Dataset entries
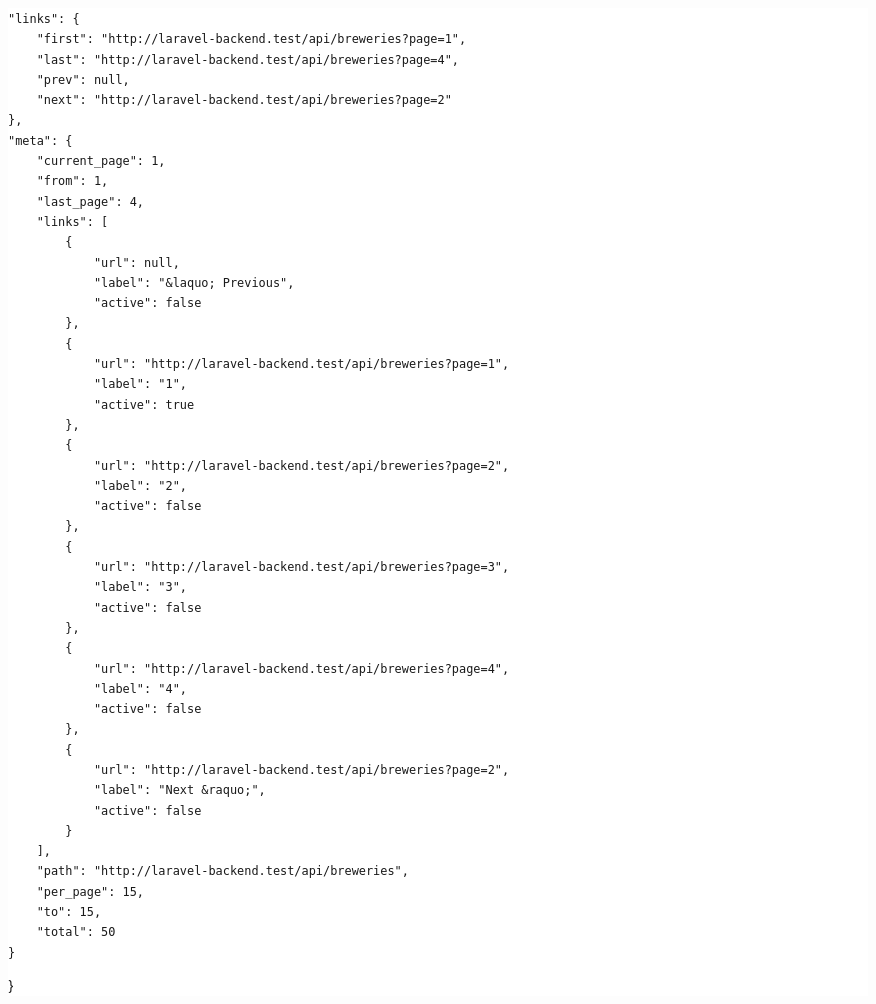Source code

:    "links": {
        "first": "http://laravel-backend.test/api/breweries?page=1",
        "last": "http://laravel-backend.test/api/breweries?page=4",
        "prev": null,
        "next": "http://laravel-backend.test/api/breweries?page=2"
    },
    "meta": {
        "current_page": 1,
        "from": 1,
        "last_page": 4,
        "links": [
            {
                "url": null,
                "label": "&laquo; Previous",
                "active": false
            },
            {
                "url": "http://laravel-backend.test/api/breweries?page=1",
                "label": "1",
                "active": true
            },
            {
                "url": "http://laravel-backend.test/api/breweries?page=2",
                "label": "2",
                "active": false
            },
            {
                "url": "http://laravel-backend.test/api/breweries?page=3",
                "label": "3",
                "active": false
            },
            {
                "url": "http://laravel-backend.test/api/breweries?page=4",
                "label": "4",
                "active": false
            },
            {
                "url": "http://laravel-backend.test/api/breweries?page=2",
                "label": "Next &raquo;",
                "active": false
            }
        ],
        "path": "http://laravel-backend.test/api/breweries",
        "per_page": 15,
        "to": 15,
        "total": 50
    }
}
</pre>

Task description: Replace every "breweries" in these lines with "wineries", and give the lines again without the pictures.

Exercise answer:
Source code

:    "links": {
        "first": "http://laravel-backend.test/api/wineries?page=1",
        "last": "http://laravel-backend.test/api/wineries?page=4",
        "prev": null,
        "next": "http://laravel-backend.test/api/wineries?page=2"
    },
    "meta": {
        "current_page": 1,
        "from": 1,
        "last_page": 4,
        "links": [
            {
                "url": null,
                "label": "&laquo; Previous",
                "active": false
            },
            {
                "url": "http://laravel-backend.test/api/wineries?page=1",
                "label": "1",
                "active": true
            },
            {
                "url": "http://laravel-backend.test/api/wineries?page=2",
                "label": "2",
                "active": false
            },
            {
                "url": "http://laravel-backend.test/api/wineries?page=3",
                "label": "3",
                "active": false
            },
            {
                "url": "http://laravel-backend.test/api/wineries?page=4",
                "label": "4",
                "active": false
            },
            {
                "url": "http://laravel-backend.test/api/wineries?page=2",
                "label": "Next &raquo;",
                "active": false
            }
        ],
        "path": "http://laravel-backend.test/api/wineries",
        "per_page": 15,
        "to": 15,
        "total": 50
    }
}
</pre>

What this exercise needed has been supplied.